──────── Supplied records

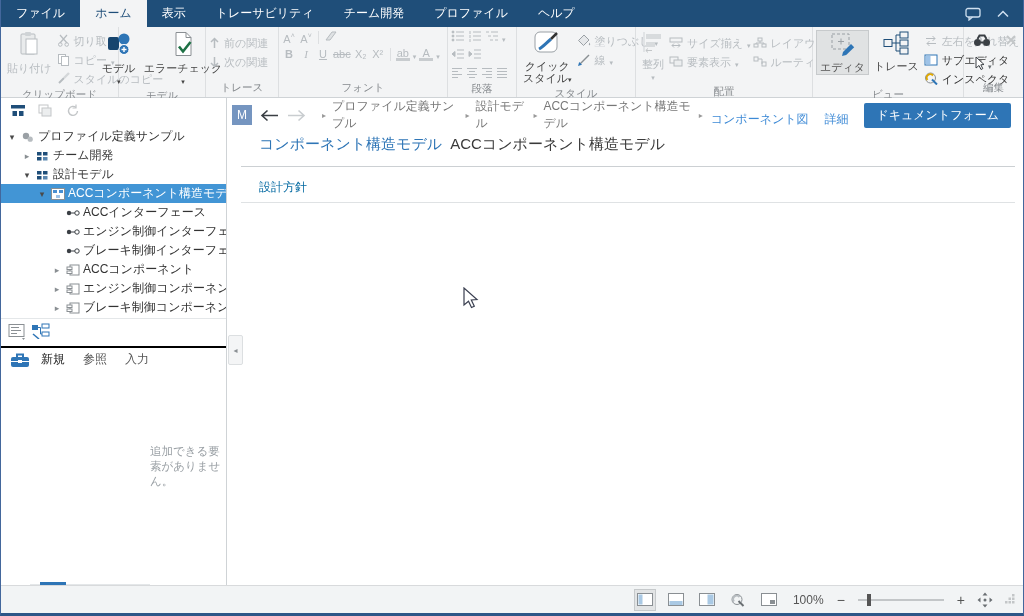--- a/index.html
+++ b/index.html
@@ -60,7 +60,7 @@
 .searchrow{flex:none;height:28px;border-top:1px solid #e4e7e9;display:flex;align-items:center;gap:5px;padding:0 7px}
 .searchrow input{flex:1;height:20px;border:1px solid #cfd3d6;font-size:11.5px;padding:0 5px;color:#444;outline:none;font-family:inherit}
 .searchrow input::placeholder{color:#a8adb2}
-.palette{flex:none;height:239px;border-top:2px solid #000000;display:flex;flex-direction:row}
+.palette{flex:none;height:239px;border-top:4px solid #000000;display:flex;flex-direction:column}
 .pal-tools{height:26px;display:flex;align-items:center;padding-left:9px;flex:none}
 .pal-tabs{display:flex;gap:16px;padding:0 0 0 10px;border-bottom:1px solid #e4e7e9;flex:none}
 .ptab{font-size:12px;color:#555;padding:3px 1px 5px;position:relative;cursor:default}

────────────────

Assigned task: Please retype every record above exactly, leaving out the pictures.

Task answer:
--- a/index.html
+++ b/index.html
@@ -60,7 +60,7 @@
 .searchrow{flex:none;height:28px;border-top:1px solid #e4e7e9;display:flex;align-items:center;gap:5px;padding:0 7px}
 .searchrow input{flex:1;height:20px;border:1px solid #cfd3d6;font-size:11.5px;padding:0 5px;color:#444;outline:none;font-family:inherit}
 .searchrow input::placeholder{color:#a8adb2}
-.palette{flex:none;height:239px;border-top:2px solid #000000;display:flex;flex-direction:row}
+.palette{flex:none;height:239px;border-top:4px solid #000000;display:flex;flex-direction:column}
 .pal-tools{height:26px;display:flex;align-items:center;padding-left:9px;flex:none}
 .pal-tabs{display:flex;gap:16px;padding:0 0 0 10px;border-bottom:1px solid #e4e7e9;flex:none}
 .ptab{font-size:12px;color:#555;padding:3px 1px 5px;position:relative;cursor:default}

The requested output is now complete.